### What is expected:
Return the data below exactly, please, but drop the pictures.

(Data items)
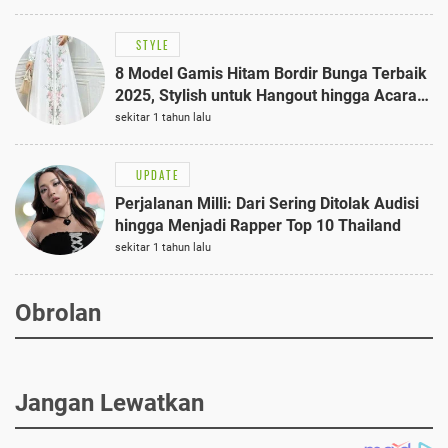
STYLE
8 Model Gamis Hitam Bordir Bunga Terbaik
2025, Stylish untuk Hangout hingga Acara
Semi-Formal
sekitar 1 tahun lalu
UPDATE
Perjalanan Milli: Dari Sering Ditolak Audisi
hingga Menjadi Rapper Top 10 Thailand
sekitar 1 tahun lalu
Obrolan
Jangan Lewatkan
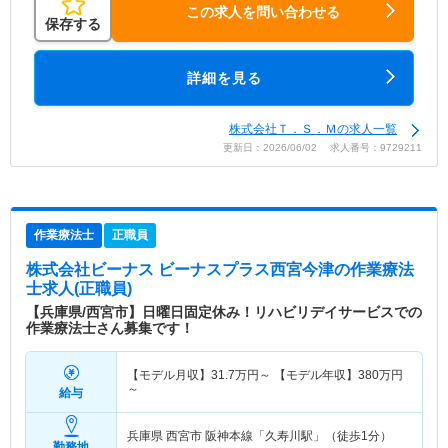
この求人を問い合わせる
保存する
詳細を見る
株式会社Ｔ．Ｓ．Ｍの求人一覧
更新日：2026/06/02 求人番号：9729211
作業療法士
正職員
株式会社ビーナス ビーナスプラス西宮今津
の作業療法
士求人(正職員)
【兵庫県/西宮市】日曜日固定休み！リハビリデイサービスでの
作業療法士さん募集です！
【モデル月収】
31.7
万円～
【モデル年収】
380
万円
～
給与
兵庫県 西宮市
阪神本線「久寿川駅」（徒歩1分）
勤務地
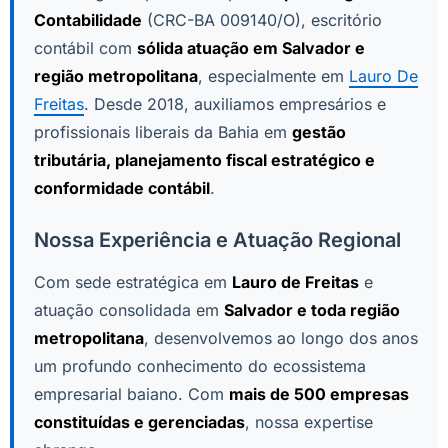
Contabilidade
(CRC-BA 009140/O), escritório
contábil com
sólida atuação em Salvador e
região metropolitana
, especialmente em
Lauro De
Freitas
. Desde 2018, auxiliamos empresários e
profissionais liberais da Bahia em
gestão
tributária, planejamento fiscal estratégico e
conformidade contábil
.
Nossa Experiência e Atuação Regional
Com sede estratégica em
Lauro de Freitas
e
atuação consolidada em
Salvador e toda região
metropolitana
, desenvolvemos ao longo dos anos
um profundo conhecimento do ecossistema
empresarial baiano. Com
mais de 500 empresas
constituídas e gerenciadas
, nossa expertise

### Written response:
STYLE
8 Model Gamis Hitam Bordir Bunga Terbaik
2025, Stylish untuk Hangout hingga Acara
Semi-Formal
sekitar 1 tahun lalu
UPDATE
Perjalanan Milli: Dari Sering Ditolak Audisi
hingga Menjadi Rapper Top 10 Thailand
sekitar 1 tahun lalu
Obrolan
Jangan Lewatkan
この求人を問い合わせる
保存する
詳細を見る
株式会社Ｔ．Ｓ．Ｍの求人一覧
更新日：2026/06/02 求人番号：9729211
作業療法士
正職員
株式会社ビーナス ビーナスプラス西宮今津
の作業療法
士求人(正職員)
【兵庫県/西宮市】日曜日固定休み！リハビリデイサービスでの
作業療法士さん募集です！
【モデル月収】
31.7
万円～
【モデル年収】
380
万円
～
給与
兵庫県 西宮市
阪神本線「久寿川駅」（徒歩1分）
勤務地
Contabilidade
(CRC-BA 009140/O), escritório
contábil com
sólida atuação em Salvador e
região metropolitana
, especialmente em
Lauro De
Freitas
. Desde 2018, auxiliamos empresários e
profissionais liberais da Bahia em
gestão
tributária, planejamento fiscal estratégico e
conformidade contábil
.
Nossa Experiência e Atuação Regional
Com sede estratégica em
Lauro de Freitas
e
atuação consolidada em
Salvador e toda região
metropolitana
, desenvolvemos ao longo dos anos
um profundo conhecimento do ecossistema
empresarial baiano. Com
mais de 500 empresas
constituídas e gerenciadas
, nossa expertise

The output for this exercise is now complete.